Skip to main content
Score represents a single metric or assessment within an evaluation result.

Schema

class Score:
    key: str              # Required: metric identifier
    value: float = None   # Optional: numeric score
    passed: bool = None   # Optional: pass/fail status
    notes: str = None     # Optional: explanation
At least one of value or passed must be provided.

Fields

key (required)

A string identifier for the metric. Use descriptive names:
{"key": "accuracy"}
{"key": "response_time"}
{"key": "format_valid"}
{"key": "contains_keywords"}

value (optional)

A numeric score, typically in the 0-1 range:
{"key": "confidence", "value": 0.95}
{"key": "similarity", "value": 0.82}
{"key": "quality", "value": 0.7}

passed (optional)

A boolean indicating pass/fail:
{"key": "format_valid", "passed": True}
{"key": "safety_check", "passed": False}

notes (optional)

Human-readable explanation:
{
    "key": "accuracy",
    "passed": True,
    "notes": "Output matches reference exactly"
}

{
    "key": "length",
    "passed": False,
    "notes": "Response too short: 15 chars, expected 50+"
}

Score Types

Boolean Score

Simple pass/fail:
{"key": "correct", "passed": True}
{"key": "format_valid", "passed": False, "notes": "Missing closing bracket"}

Numeric Score

Continuous metric:
{"key": "confidence", "value": 0.87}
{"key": "similarity", "value": 0.92, "notes": "Cosine similarity"}

Combined Score

Both numeric and boolean:
{
    "key": "quality",
    "value": 0.75,
    "passed": True,  # Passes threshold
    "notes": "Score: 0.75 (threshold: 0.6)"
}

Creating Scores

Via store()

The recommended way:
@eval(dataset="demo", default_score_key="accuracy")
async def my_eval(ctx: EvalContext):
    # Boolean with notes
    ctx.store(scores={"passed": True, "notes": "Exact match"})

    # Numeric
    ctx.store(scores={"value": 0.85, "key": "confidence", "notes": "Confidence score"})

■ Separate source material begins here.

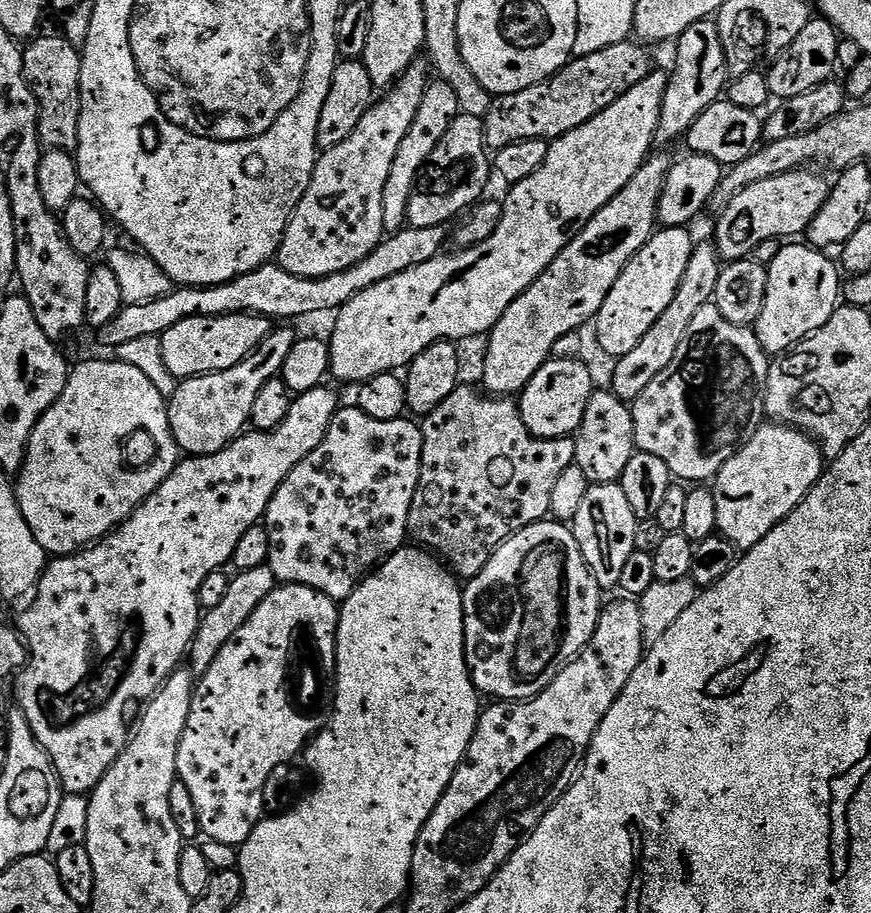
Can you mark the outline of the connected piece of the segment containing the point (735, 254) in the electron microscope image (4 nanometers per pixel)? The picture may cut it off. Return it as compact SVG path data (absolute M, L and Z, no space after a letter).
M812 170L784 172L780 176L766 178L766 182L746 186L746 190L739 192L718 216L720 221L716 224L714 243L720 251L721 261L743 260L751 257L762 242L796 238L799 232L800 235L807 233L810 222L814 222L814 214L822 210L829 191L829 181L815 176Z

    # Boolean with custom key
    ctx.store(scores={"passed": output.is_valid, "key": "format", "notes": "Valid format"})

Direct Construction

For evaluators or manual creation:
score = {
    "key": "semantic_similarity",
    "value": compute_similarity(output, reference),
    "passed": similarity > 0.8,
    "notes": f"Similarity: {similarity:.2f}"
}

Multiple Scores

An evaluation can have multiple scores:
@eval(dataset="qa")
async def test_answer(ctx: EvalContext):
    ctx.input = "What is Python?"
    ctx.output = await agent(ctx.input)

    ctx.store(scores=[
        {"passed": is_correct, "key": "accuracy", "notes": "Factually correct"},
        {"passed": is_concise, "key": "brevity", "notes": "Under 100 words"},
        {"value": confidence, "key": "confidence", "notes": "Model confidence"},
        {"passed": is_safe, "key": "safety", "notes": "No harmful content"}
    ])
Result:
{
    "scores": [
        {"key": "accuracy", "passed": true, "notes": "Factually correct"},
        {"key": "brevity", "passed": true, "notes": "Under 100 words"},
        {"key": "confidence", "value": 0.92, "notes": "Model confidence"},
        {"key": "safety", "passed": true, "notes": "No harmful content"}
    ]
}

Score Aggregation

The CLI and Web UI aggregate scores:
AggregationDescription
Pass Rate% of scores where passed=True
AverageMean of all value scores
By KeyGroup scores by key for analysis

Default Score Key

Set via decorator to name auto-created scores:
@eval(default_score_key="correctness")
async def my_eval(ctx: EvalContext):
    ctx.input = "test"
    ctx.output = "result"
    ctx.store(scores={"passed": True, "notes": "All checks passed"})
    # Score will have key="correctness"

Auto-Scoring

If no score is added, EZVals creates one automatically:
@eval(dataset="demo", default_score_key="success")
async def test_no_explicit_score(ctx: EvalContext):
    ctx.input = "test"
    ctx.output = "result"
    # Auto-adds: {"key": "success", "passed": True}

Best Practices

# Good - consistent naming
ctx.store(scores=[
    {"key": "accuracy", ...},
    {"key": "format_valid", ...},
    {"key": "response_time", ...}
])

# Avoid - inconsistent keys
ctx.store(scores=[
    {"key": "Accuracy", ...},
    {"key": "is_format_valid", ...},
    {"key": "responseTime", ...}
])
# Good - explains the result
ctx.store(scores={
    "passed": False,
    "key": "accuracy",
    "notes": f"Expected '{expected}', got '{actual}'"
})

# Less helpful
ctx.store(scores={"passed": False, "key": "accuracy", "notes": "Failed"})
# Good - 0-1 range
ctx.store(scores={"value": similarity / 100, "key": "similarity"})

# Harder to interpret
ctx.store(scores={"value": similarity, "key": "similarity"})  # 0-100 range
# Useful for thresholded metrics
score = 0.75
ctx.store(scores={
    "value": score,
    "passed": score >= 0.7,
    "key": "quality",
    "notes": f"Score: {score} (threshold: 0.7)"
})